══ DOCUMENT EXCERPT ══
Scaly scalp associated with crusted scabies: Case series
TS Anbar MD, MB El-Domyati MD, HA Mansour MD, HM Ahmad MD
Dermatology Online Journal 13 (3): 18

Department of Dermatology, Faculty of Medicine, Al-Minya University, Al-Minya, Egypt. taganbar@yahoo.com

Abstract

The diagnosis of crusted scabies is becoming more relevant due to the increase in number of immunocompromised patients. To date, more than 200 cases have been reported in the literature. However, crusted scabies seems to be under-diagnosed because of its unusual presentations. In this case series we present history, clinical manifestations, KOH smear, and histopathological findings of a series of four patients with crusted scabies. Scaly scalp was a prominent feature of the disease in all cases. Examination of and treatment of the scalp of patients with suspected crusted scabies should not be neglected. A KOH smear from the scalp offers a simple and reliable technique for diagnosis.
═══
### TASK PROMPT
According to the crusted scabies abstract, what feature was prominent in all four patients?
══ DATA EXTRACT ══
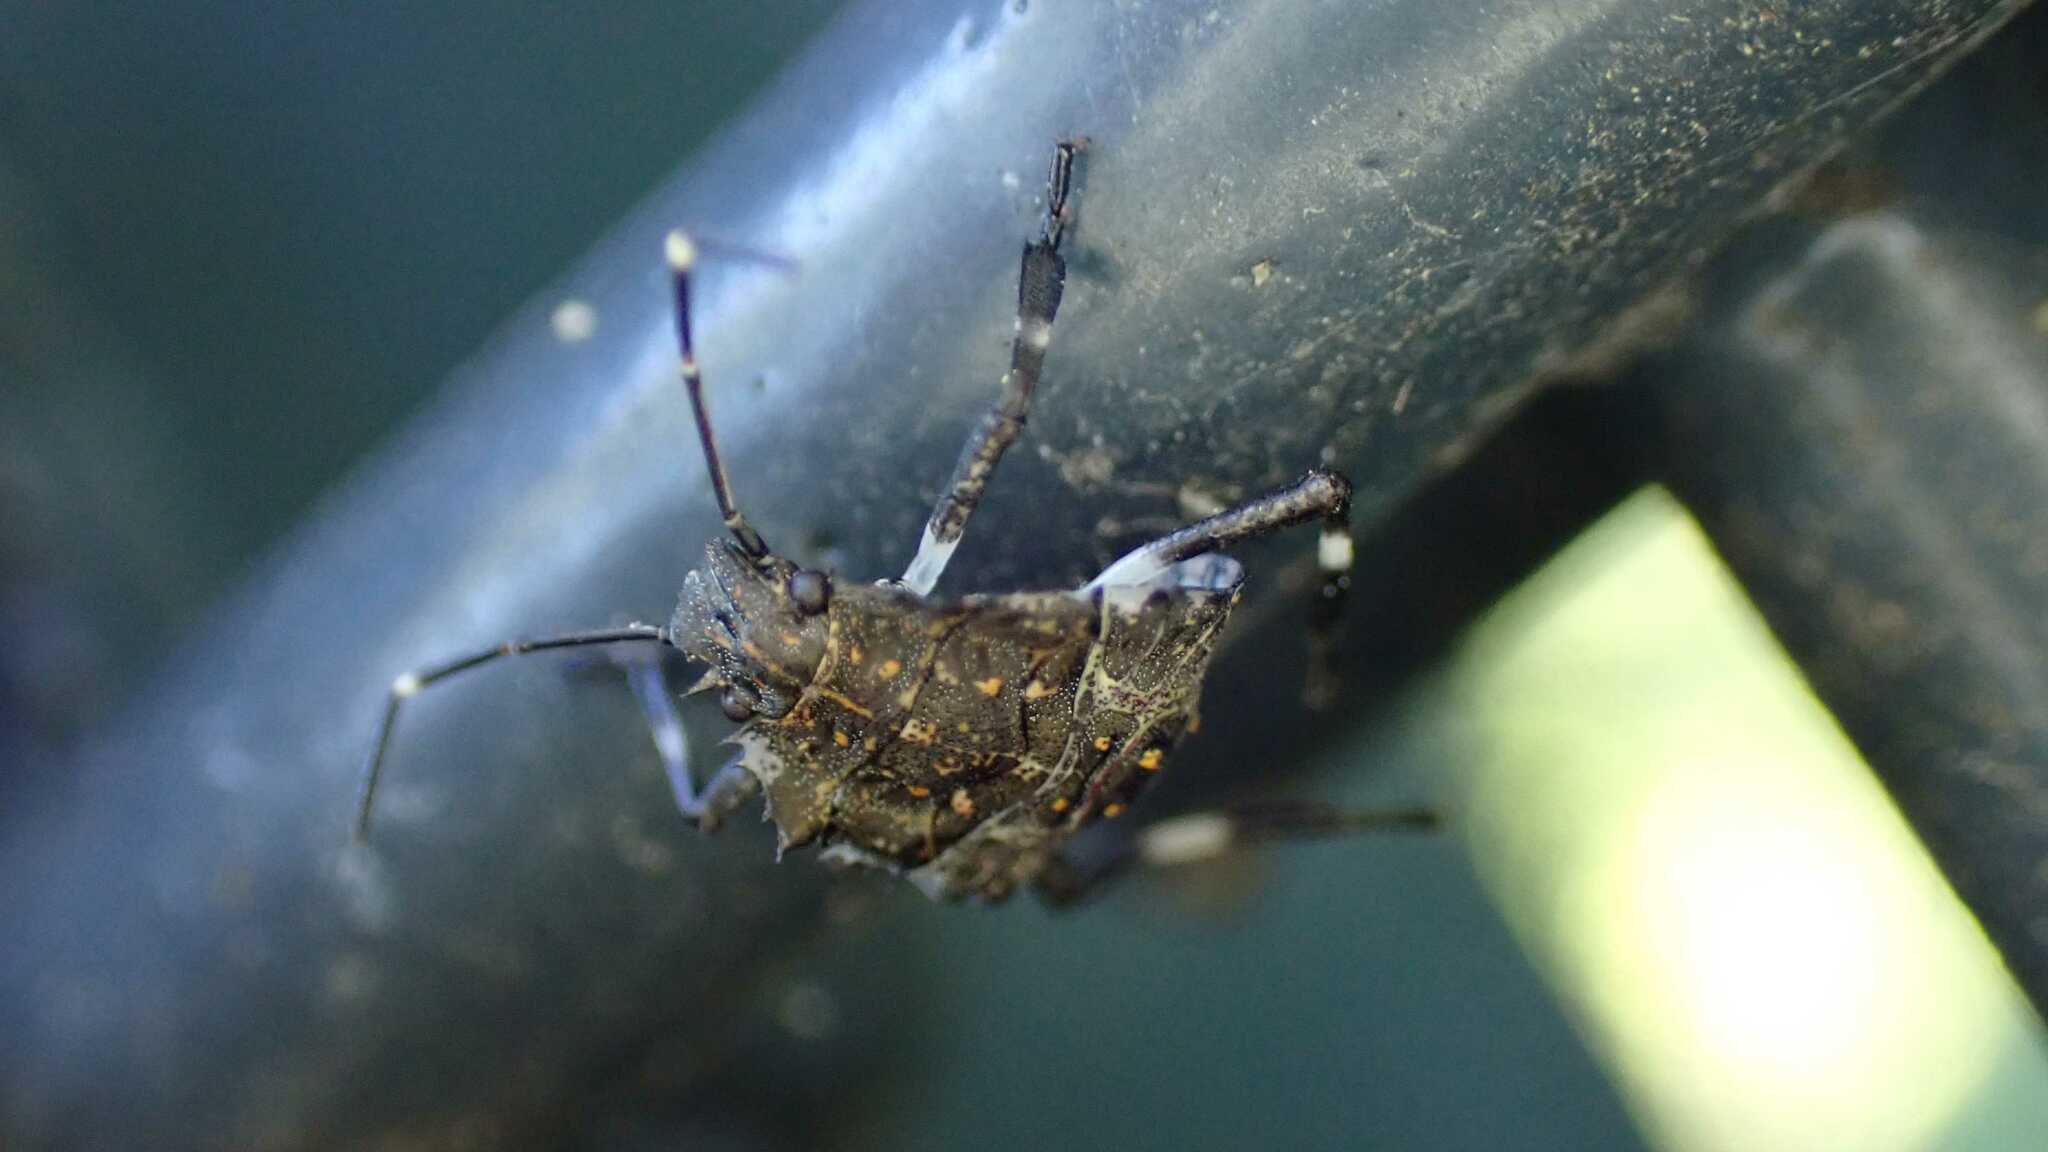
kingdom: Animalia
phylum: Arthropoda
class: Insecta
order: Hemiptera
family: Pentatomidae
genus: Halyomorpha
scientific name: Halyomorpha halys
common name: Brown marmorated stink bug
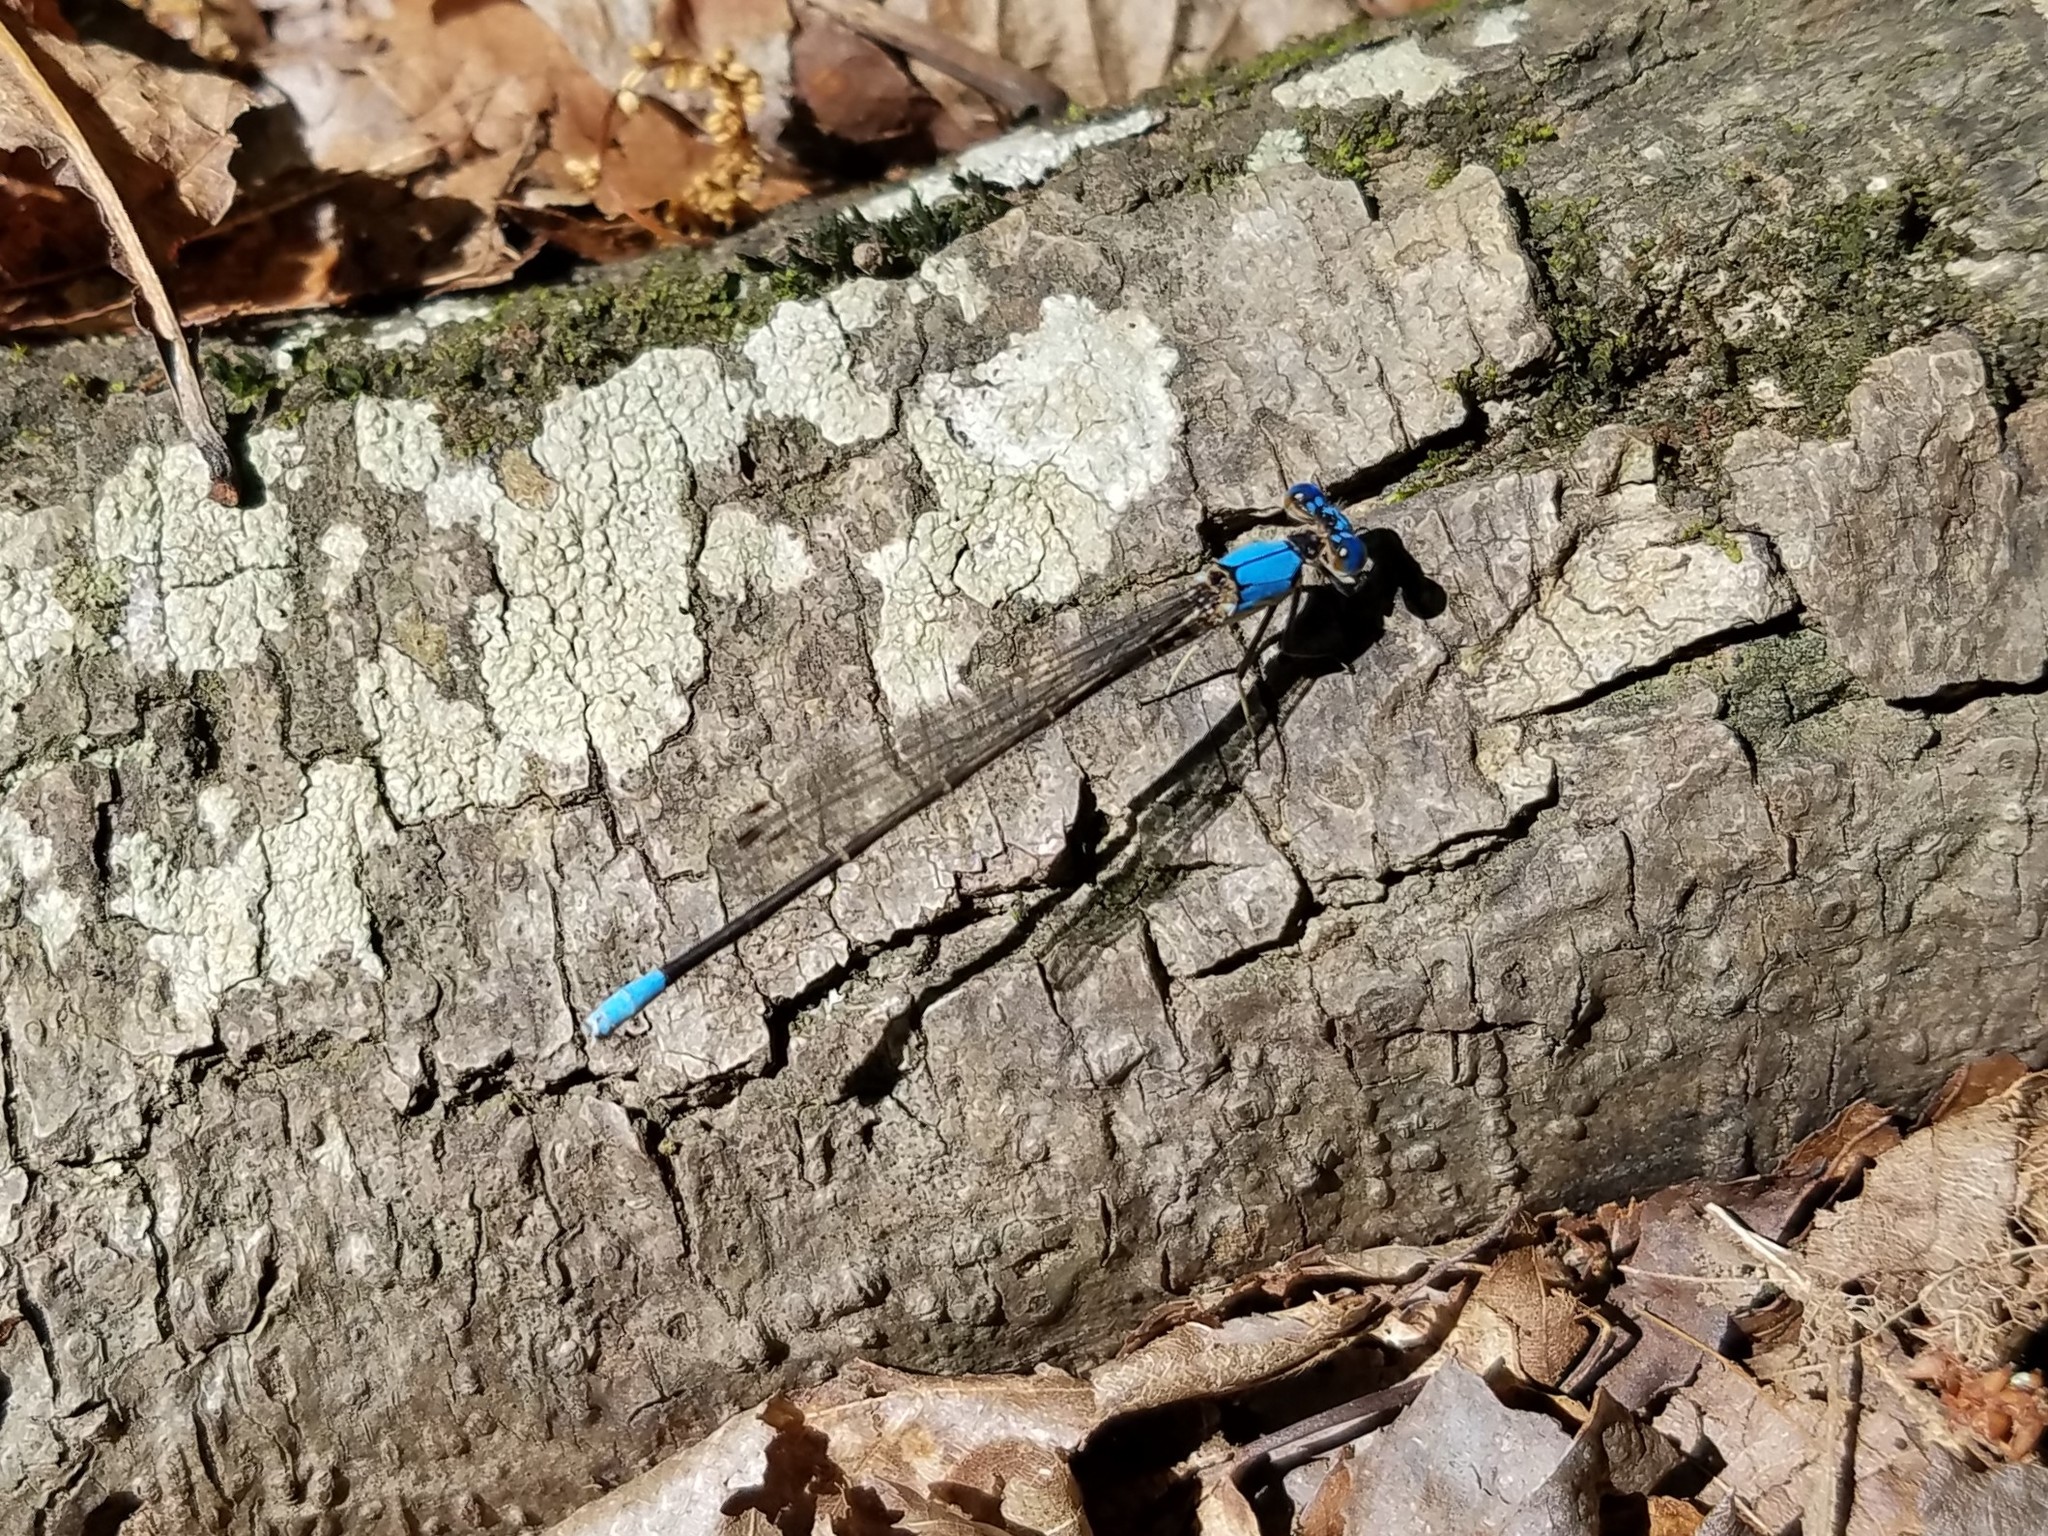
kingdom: Animalia
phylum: Arthropoda
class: Insecta
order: Odonata
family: Coenagrionidae
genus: Argia
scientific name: Argia apicalis
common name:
═══
### TASK SOLUTION
A scaly scalp.